The Yankees’ rotation is already one of the best in the American League, and it’s about to get significantly deeper once Gerrit Cole and Carlos Rodon return from their respective injuries. Given that, there is no spot available for Elmer Rodriguez right now, and the organization isn’t rushing him. But through three starts in Triple-A, the 22-year-old right-hander is making it increasingly difficult to pretend like he’s just another prospect waiting his turn.
Rodriguez has a 1.15 ERA over 15.2 innings in Scranton, the fourth-best mark in the notoriously hitter-friendly International League. He’s holding opposing batters to a .184 average. He’s throwing first-pitch strikes at an elite rate and his 55.6% ground ball rate is keeping the ball on the floor and out of the seats.
In his most recent start, per MLB Pipeline, he threw first-pitch strikes to 17 of 21 batters and struck out six across 5.2 scoreless innings. For a New York Yankees organization that already has a stacked rotation, Rodriguez is turning into a problem that needs to be factored into the planning.

What Makes Him Different
The thing that separates Rodriguez from most pitching prospects his age is the depth of his arsenal. He throws five pitches, a fastball that touches 99 mph, a slider, a curveball, a changeup, and a cutter, and he can locate all of them. That’s rare for a 22-year-old. Most prospects at this stage are still figuring out two or three offerings. Rodriguez already has five weapons he can sequence in ways that prevent hitters from sitting on any one pitch, which is exactly why his stuff plays through multiple rotations of the lineup without getting exposed.

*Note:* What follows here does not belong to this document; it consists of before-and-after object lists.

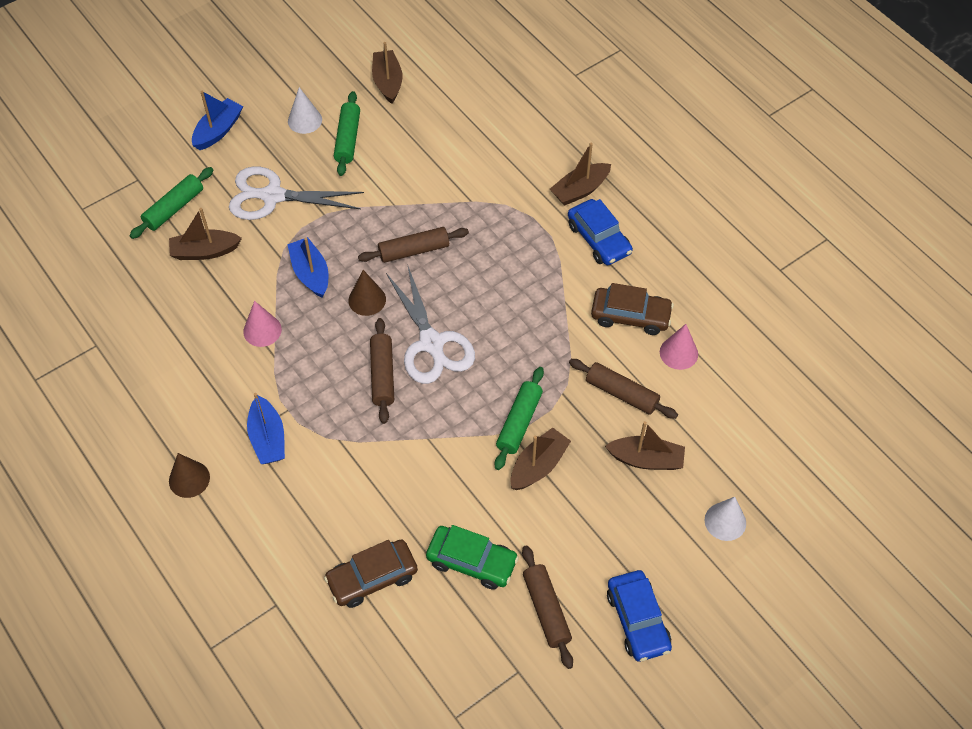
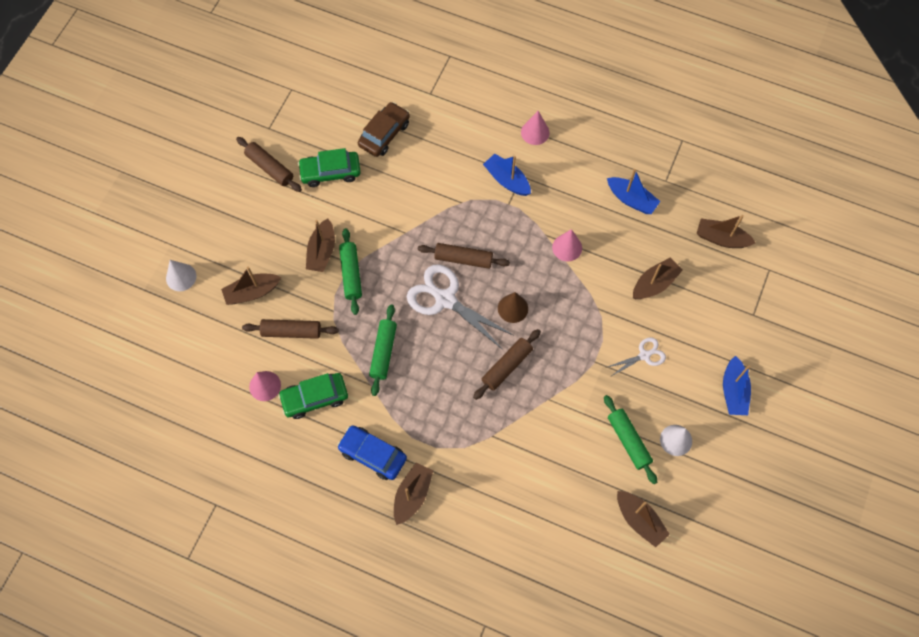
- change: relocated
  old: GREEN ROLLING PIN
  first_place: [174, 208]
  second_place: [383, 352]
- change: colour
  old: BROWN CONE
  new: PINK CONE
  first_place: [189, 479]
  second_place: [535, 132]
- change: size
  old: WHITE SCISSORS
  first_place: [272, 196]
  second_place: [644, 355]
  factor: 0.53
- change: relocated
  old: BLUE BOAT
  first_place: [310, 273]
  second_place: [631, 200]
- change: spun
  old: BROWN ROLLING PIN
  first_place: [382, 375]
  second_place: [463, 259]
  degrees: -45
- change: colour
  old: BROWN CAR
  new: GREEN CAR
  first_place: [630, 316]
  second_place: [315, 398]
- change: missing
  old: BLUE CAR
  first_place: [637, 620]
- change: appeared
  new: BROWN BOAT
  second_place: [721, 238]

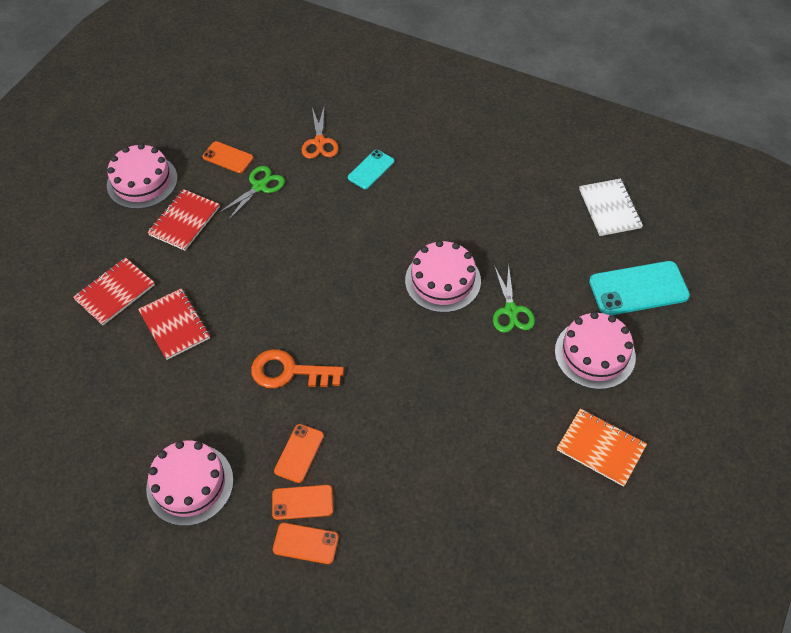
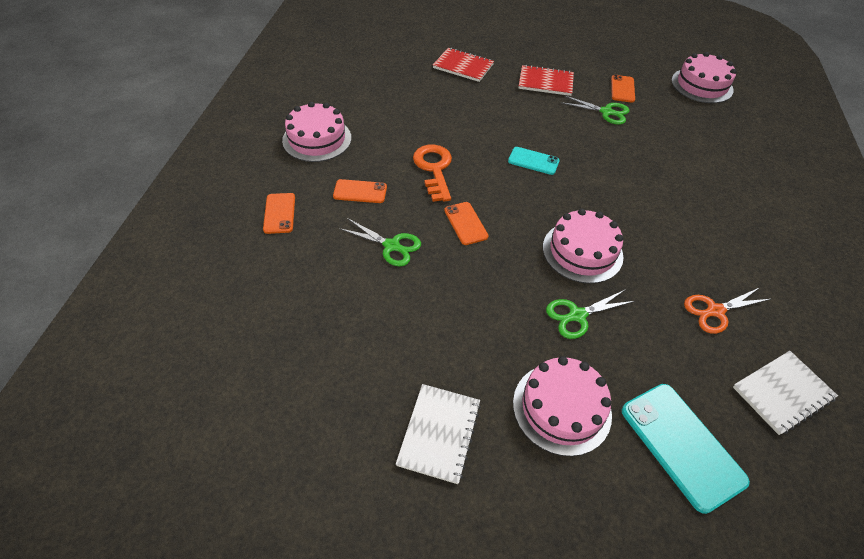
- change: relocated
  old: PINK CAKE
  first_place: [142, 181]
  second_place: [702, 85]
- change: missing
  old: RED NOTEBOOK
  first_place: [174, 325]
- change: relocated
  old: ORANGE PHONE
  first_place: [302, 502]
  second_place: [466, 223]
- change: relocated
  old: ORANGE SCISSORS
  first_place: [319, 142]
  second_place: [715, 311]
- change: relocated
  old: TURQUOISE PHONE
  first_place: [371, 169]
  second_place: [533, 161]
- change: colour
  old: ORANGE NOTEBOOK
  new: WHITE NOTEBOOK
  first_place: [600, 448]
  second_place: [439, 433]
- change: appeared
  new: GREEN SCISSORS
  second_place: [391, 246]

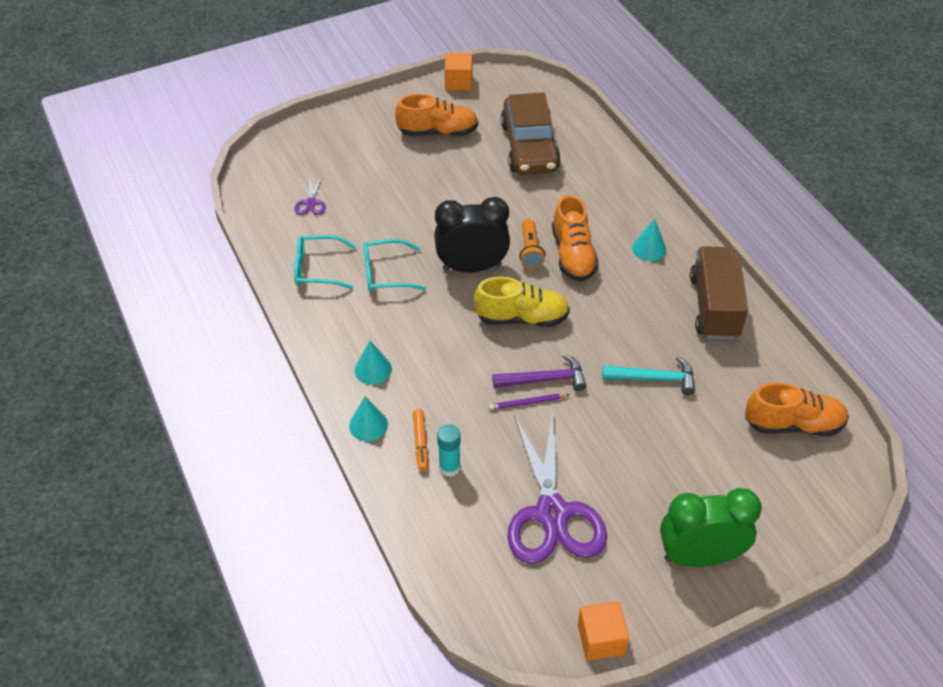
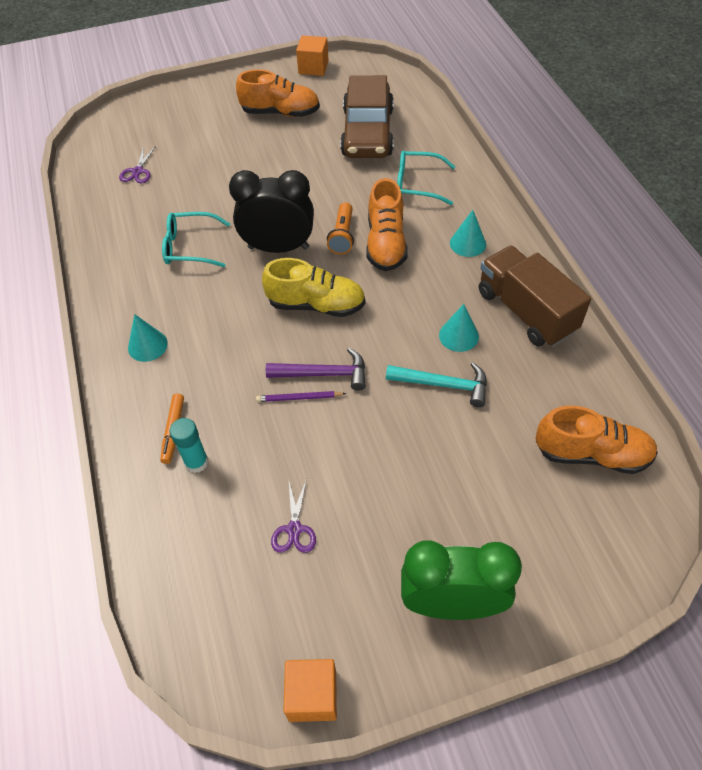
- change: relocated
  old: TURQUOISE GLASSES
  first_place: [318, 269]
  second_place: [418, 184]
- change: relocated
  old: TURQUOISE CONE
  first_place: [368, 425]
  second_place: [458, 336]
- change: size
  old: PURPLE SCISSORS
  first_place: [552, 513]
  second_place: [294, 529]
  factor: 0.4
- change: spun
  old: BROWN TRUCK
  first_place: [714, 307]
  second_place: [526, 311]
  degrees: -45

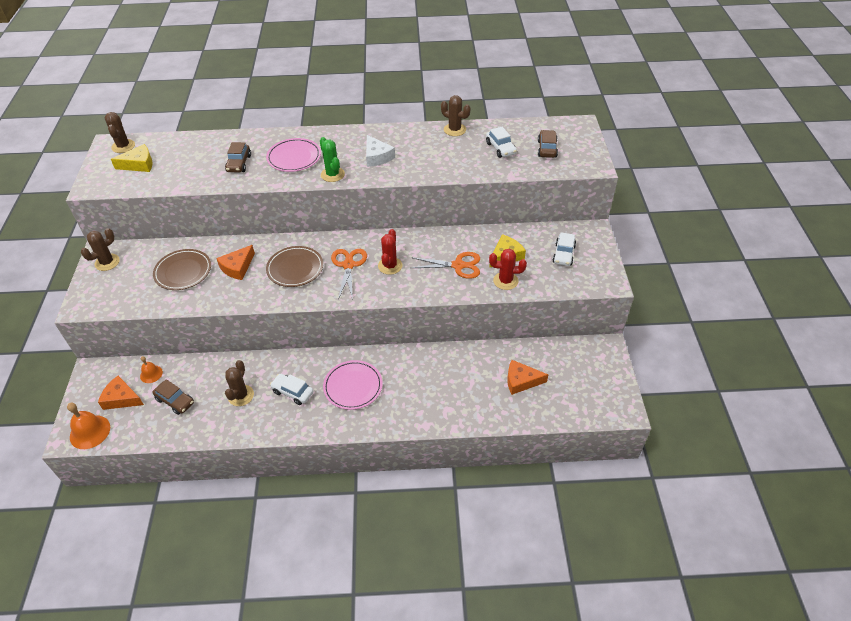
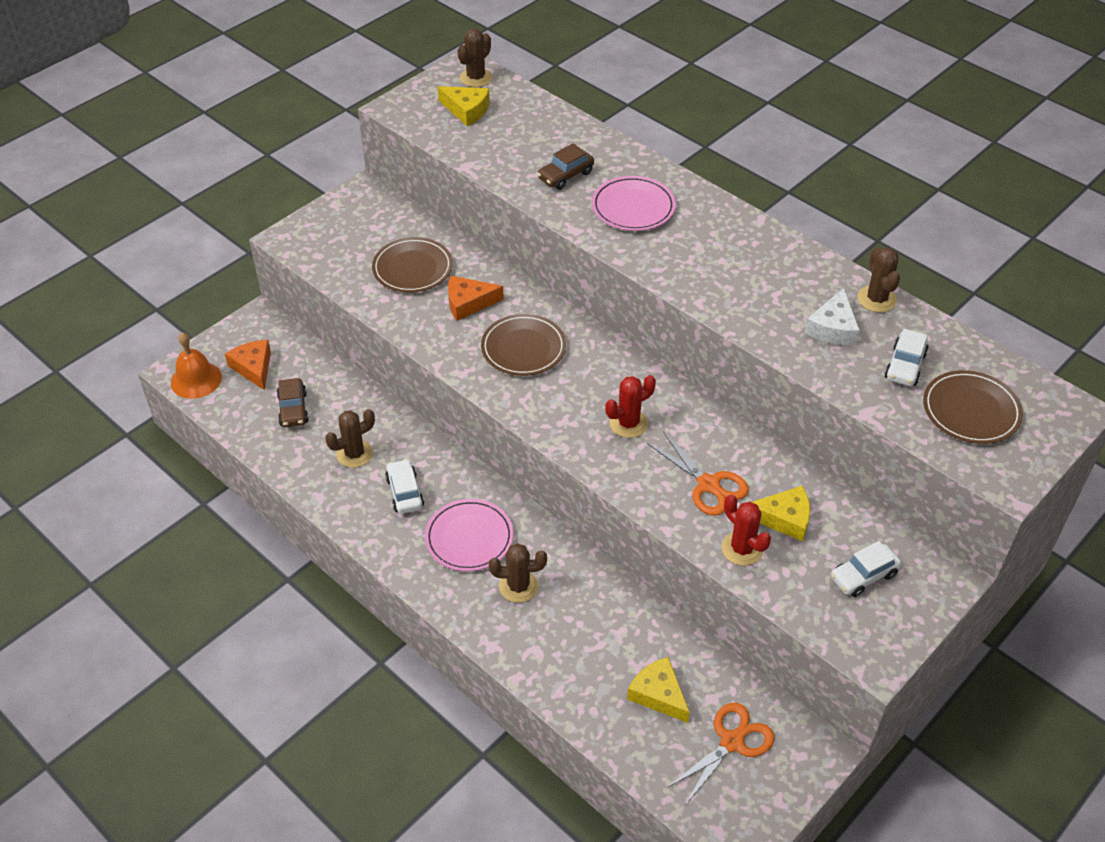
- change: relocated
  old: BROWN CACTUS
  first_place: [107, 262]
  second_place: [518, 586]
- change: missing
  old: ORANGE BELL
  first_place: [151, 374]
- change: missing
  old: GREEN CACTUS
  first_place: [332, 174]
- change: relocated
  old: ORANGE SCISSORS
  first_place: [348, 265]
  second_place: [732, 742]
- change: relocated
  old: WHITE CHEESE
  first_place: [377, 157]
  second_place: [833, 328]
- change: colour
  old: ORANGE CHEESE
  new: YELLOW CHEESE
  first_place: [521, 381]
  second_place: [658, 694]
- change: exchanged
  old: BROWN CAR
  new: BROWN PLATE
  first_place: [547, 149]
  second_place: [971, 411]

His full profile backs up everything the eye test is suggesting. In 2025 across three levels, he posted a 2.58 ERA in 150 innings with a 29% strikeout rate and a .192 opponent batting average. He’s not overpowering hitters on pure stuff, he’s solving them with a combination of command, pitch diversity, and a ground-ball-heavy approach that limits the damage when batters do make contact.
This is different from what Carlos Lagrange brings. Lagrange is a big arm, raw velocity, pure power stuff. Rodriguez is more polished, more refined, and more comfortable operating within a game plan. The Yankees are genuinely fortunate to have two completely different types of pitching prospects at this level of development at the same time.
The Trade Asset Conversation
Even though Rodriguez doesn’t currently have a clear path into the rotation with Cole, Rodon, Fried, Schlittler, Warren, and Weathers all ahead of him, that depth is an asset in a different way. When the Yankees identify an infield need at the trade deadline, and the McMahon situation makes that conversation increasingly likely, Rodriguez is one of the more attractive trade chips they could offer. A 22-year-old with a five-pitch mix dominating Triple-A on a cost-controlled contract is exactly what acquiring teams are looking for.
That doesn’t mean the Yankees should rush to move him. If he keeps performing like this and an injury opens a rotation spot before Cole and Rodon are ready, Rodriguez is clearly the first call. He’s already on the 40-man roster, the development path has accelerated quickly, and the production is demanding attention.
The Yankees have a luxury problem on their hands. When your pitching depth forces you to decide between developing a legitimate prospect or packaging him to fix another part of the roster, that’s a good position to be in. Rodriguez is making that decision harder to delay by the week.